  • Working with local South Asian communities;
  • Commissioning smokeless tobacco services;
  • Providing brief advice and referral: dentists, GPs, pharmacists and other health professionals;
  • Specialist tobacco cessation services (including stop smoking services);
  • Training for practitioners.
  • Recommendations for the general dental practitioner (GDP)

    Understanding the concept of areca nut use may be difficult for GDPs with an ethnic background other than South Asian, or for those who have relatively little experience of treating patients of this descent.

    Using some important recommendations provided by the above NICE guidelines, some examples of how GDPs can offer helpful and effective cessation advice to patients include the following:

    Recommendation 2: Working with local South Asian communities

    GDPs can raise awareness by working in conjunction with local smokeless tobacco cessation services. This may include:

  • Increasing awareness through advertising in the practice, for example, obtaining and placing posters and leaflets in waiting rooms, as is often seen for smoking cessation campaigns;
  • Providing advertised information in a range of South Asian languages, since many areca nut and smokeless tobacco users may not have English as a first language;
  • Providing campaign information in non-written format, eg audio, video or pictorial, in order to increase the availability of this information to a wider range of people.
  • Recommendation 4: Providing brief advice and referral: dentists, GPs, pharmacists and other health professionals

    Prevention advice is one of the fundamental practices for GDPs in the community. This includes prevention of dental caries, periodontal disease as well as oral cancer. In order for the prevention of mucosal changes such as oral submucous fibrosis, and possibly further malignant changes leading to oral cancer, it is important that advice is provided routinely. Therefore it is important for GDPs to note that:

  • Patients should be asked about their use of smokeless tobacco and areca nut products as part of a comprehensive history taken from every patient;
  • Products should be referred to in their locally used names, and visual aids and photographs may be used to help patients understand, especially if they struggle to understand English;
  • Perceived benefits of areca nut and smokeless tobacco products, which are common myths, should be challenged and corrected;
  • Patients should be notified of the health risks of these products, systemically as well as orally;
  • It is important to discuss addiction in ways which are sensitive to patients' cultures, beliefs and religions (for example using the word ‘habit’ may be a more appropriate word as opposed to ‘addiction’);
  • Any attempts to encourage cessation should be recorded in patient notes, as well as patients' responses to this encouragement;
  • Dentists may consider providing specialist smokeless tobacco/areca nut cessation services within their practices, however, if this is not feasible, they should be aware of, and be able to refer patients to, their local service when necessary.

SUPPLIED DATA:
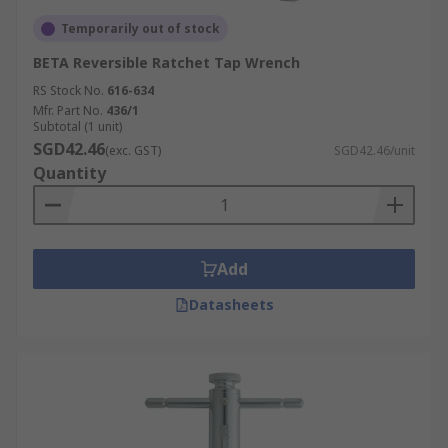
Temporarily out of stock
BETA Reversible Ratchet Tap Wrench
RS Stock No.
616-634
Mfr. Part No.
436/1
Subtotal (1 unit)
SGD42.46
(exc. GST)
SGD42.46/unit
Quantity
Add
Datasheets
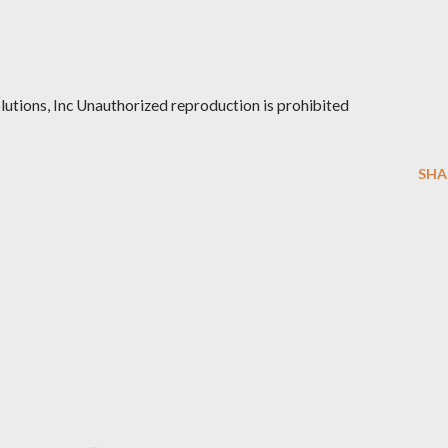
ions, Inc Unauthorized reproduction is prohibited
SHA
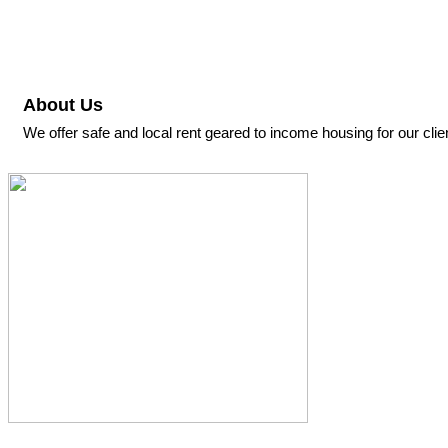
About Us
We offer safe and local rent geared to income housing for our c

APPLY WHAT YOU READ:
a – Answer these from the text on areca nut cessation advice:
(i) Why should advertised information be offered in a range of South Asian languages?
(ii) Which word may be more appropriate than 'addiction' when discussing these products with patients?
(iii) Besides attempts to encourage cessation, what else should be recorded in patient notes?
b – Quote the text on areca nut cessation advice from "GDPs can raise" up to and including "range of people.".
c – Write what comes next in the text on areca nut cessation advice, picking up after its final sentence.

ANSWER SECTION:
a –
(i) Many areca nut and smokeless tobacco users may not have English as a first language.
(ii) 'Habit'.
(iii) The patients' responses to that encouragement.

b –
GDPs can raise awareness by working in conjunction with local smokeless tobacco cessation services. This may include:

  • Increasing awareness through advertising in the practice, for example, obtaining and placing posters and leaflets in waiting rooms, as is often seen for smoking cessation campaigns;
  • Providing advertised information in a range of South Asian languages, since many areca nut and smokeless tobacco users may not have English as a first language;
  • Providing campaign information in non-written format, eg audio, video or pictorial, in order to increase the availability of this information to a wider range of people.

c –
  • Conclusion

    From the evidence currently available to dentists, it is clear that the use of areca nut and smokeless tobacco products is a significant problem across the world. However, the incidence of United Kingdom-based dentists dealing with patients using areca nut seems to be increasing as we move towards a more diverse society. It is therefore important for all members of the dental team to be aware of the risks associated with areca nut chewing. Both oral risks and systemic risks must be explained to patients to help them understand how their habits are affecting their bodies. As the habit is often based on addiction, it is important that we understand this and aid patients by carrying out behavioural intervention techniques and referring them to our medical colleagues for an opinion if we feel that medication, such as varenicline, could help a motivated patient end his/her habit.

    Action should also be considered on the continued sale of products containing areca nut without any restrictions. If alcohol minimum pricing and future fat or sugar taxes are implemented, consideration must also be given to placing a tax on other harmful substances, such as areca nut, in order to increase the awareness of communities across the United Kingdom of their harmful effects.